HOW TO COMPLETE THIS TASK - Put every line of the listing below into a Markdown table with the columns Number and Line, numbering the rows and skipping blank lines. Leave the pictures out of the answer.

(Scenes photographed with their lens parameters)
+-------+
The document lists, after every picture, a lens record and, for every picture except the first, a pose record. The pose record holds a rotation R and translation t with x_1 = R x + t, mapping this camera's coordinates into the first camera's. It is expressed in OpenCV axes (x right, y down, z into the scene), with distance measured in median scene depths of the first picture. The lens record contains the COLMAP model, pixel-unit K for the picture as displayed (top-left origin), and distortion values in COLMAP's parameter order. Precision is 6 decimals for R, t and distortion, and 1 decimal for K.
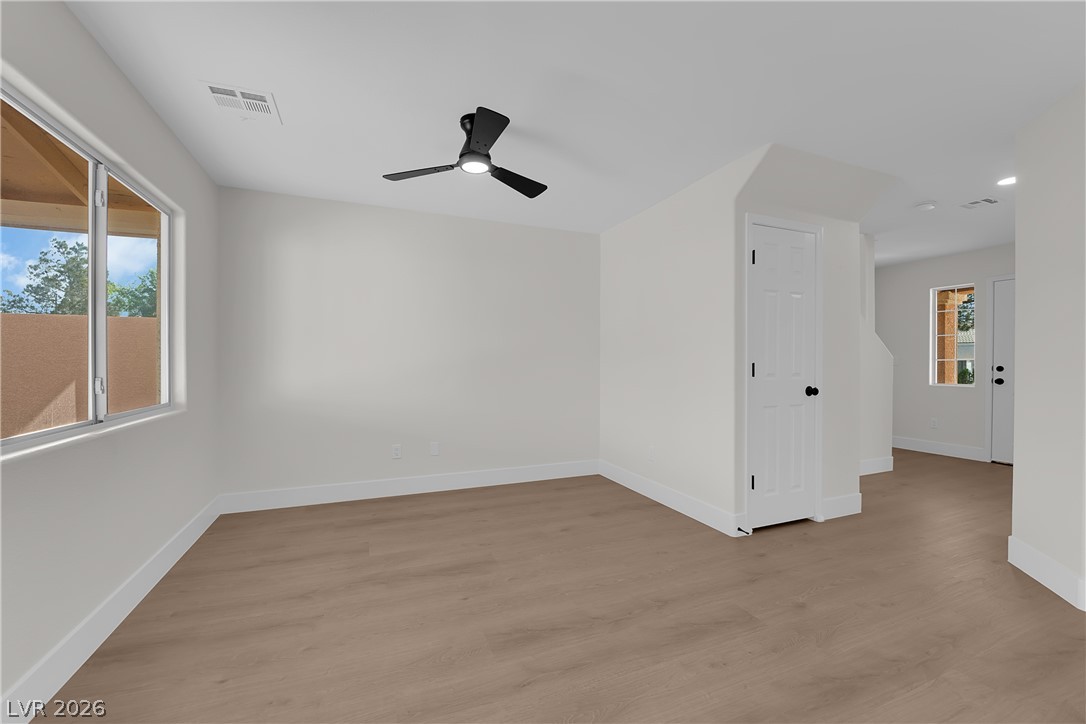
lens RADIAL K [[437.7, 0, 542.0], [0, 437.7, 366.7], [0, 0, 1]] dist [-0.010440, -0.003313]
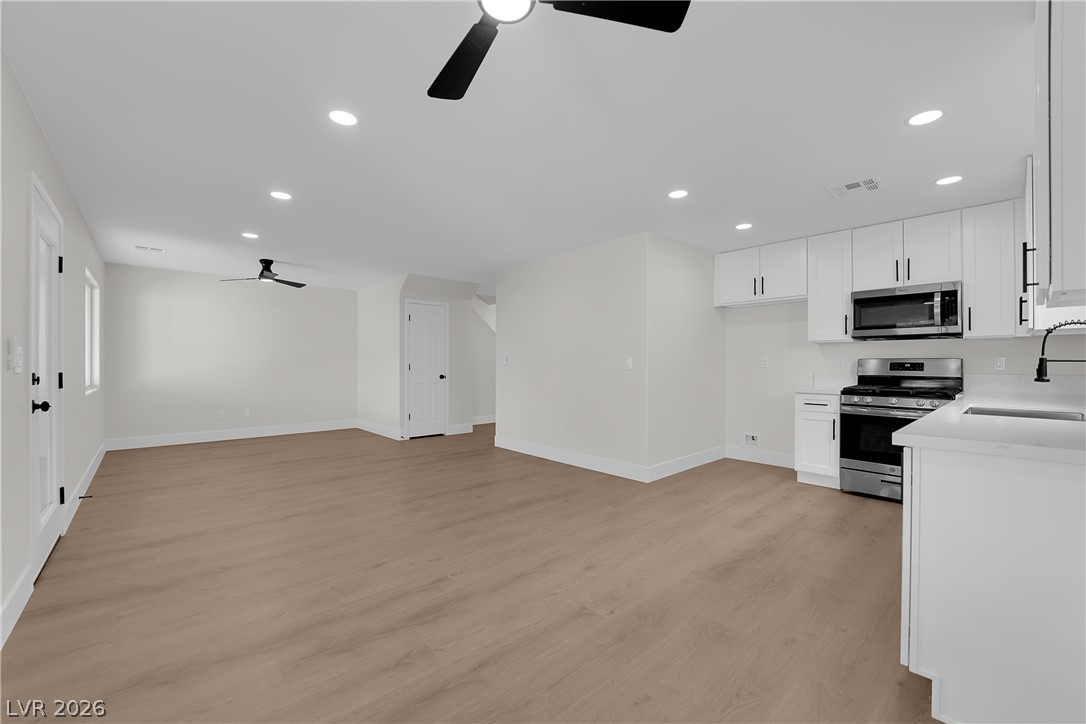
lens RADIAL K [[437.7, 0, 539.0], [0, 437.7, 364.0], [0, 0, 1]] dist [-0.010440, -0.003313]
pose [[0.941077, -0.000964, 0.338191, 0.384041], [0.004538, 0.999942, -0.009778, 0.017679], [-0.338162, 0.010737, 0.941027, -1.511769]]
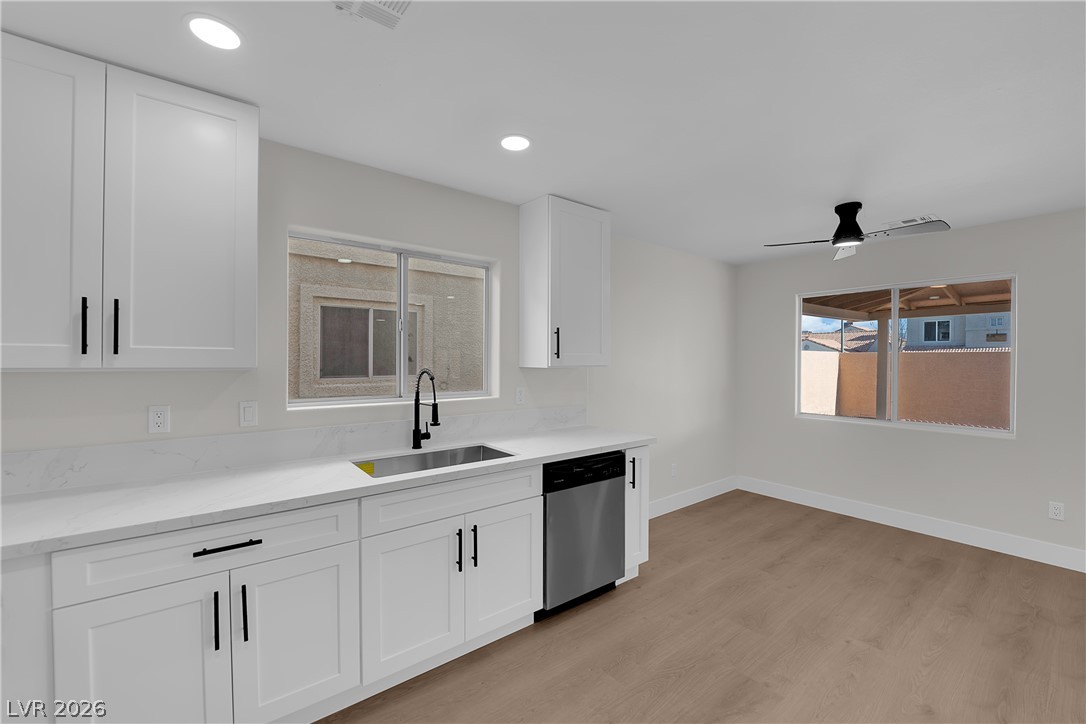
lens RADIAL K [[437.7, 0, 539.1], [0, 437.7, 363.1], [0, 0, 1]] dist [-0.010440, -0.003313]
pose [[-0.963148, -0.004022, -0.268943, 1.554416], [-0.009724, 0.999755, 0.019875, -0.095074], [0.268797, 0.021758, -0.962951, -0.204289]]
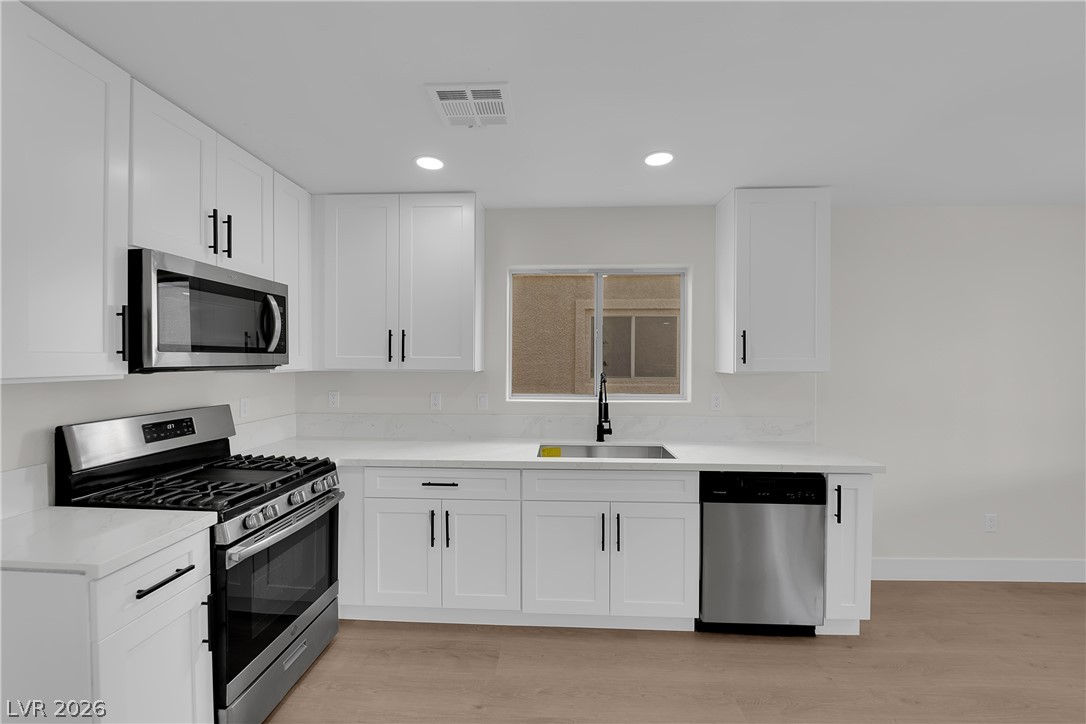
lens RADIAL K [[437.7, 0, 538.5], [0, 437.7, 363.0], [0, 0, 1]] dist [-0.010440, -0.003313]
pose [[-0.904970, -0.008224, 0.425397, 1.240534], [0.000827, 0.999777, 0.021088, -0.107642], [-0.425475, 0.019436, -0.904761, -0.132743]]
+-------+
TASK RESULT -
| Number | Line |
|---|---|
| 1 | The document lists, after every picture, a lens record and, for every picture except the first, a pose record. The pose record holds a rotation R and translation t with x_1 = R x + t, mapping this camera's coordinates into the first camera's. It is expressed in OpenCV axes (x right, y down, z into the scene), with distance measured in median scene depths of the first picture. The lens record contains the COLMAP model, pixel-unit K for the picture as displayed (top-left origin), and distortion values in COLMAP's parameter order. Precision is 6 decimals for R, t and distortion, and 1 decimal for K. |
| 2 | lens RADIAL K [[437.7, 0, 542.0], [0, 437.7, 366.7], [0, 0, 1]] dist [-0.010440, -0.003313] |
| 3 | lens RADIAL K [[437.7, 0, 539.0], [0, 437.7, 364.0], [0, 0, 1]] dist [-0.010440, -0.003313] |
| 4 | pose [[0.941077, -0.000964, 0.338191, 0.384041], [0.004538, 0.999942, -0.009778, 0.017679], [-0.338162, 0.010737, 0.941027, -1.511769]] |
| 5 | lens RADIAL K [[437.7, 0, 539.1], [0, 437.7, 363.1], [0, 0, 1]] dist [-0.010440, -0.003313] |
| 6 | pose [[-0.963148, -0.004022, -0.268943, 1.554416], [-0.009724, 0.999755, 0.019875, -0.095074], [0.268797, 0.021758, -0.962951, -0.204289]] |
| 7 | lens RADIAL K [[437.7, 0, 538.5], [0, 437.7, 363.0], [0, 0, 1]] dist [-0.010440, -0.003313] |
| 8 | pose [[-0.904970, -0.008224, 0.425397, 1.240534], [0.000827, 0.999777, 0.021088, -0.107642], [-0.425475, 0.019436, -0.904761, -0.132743]] |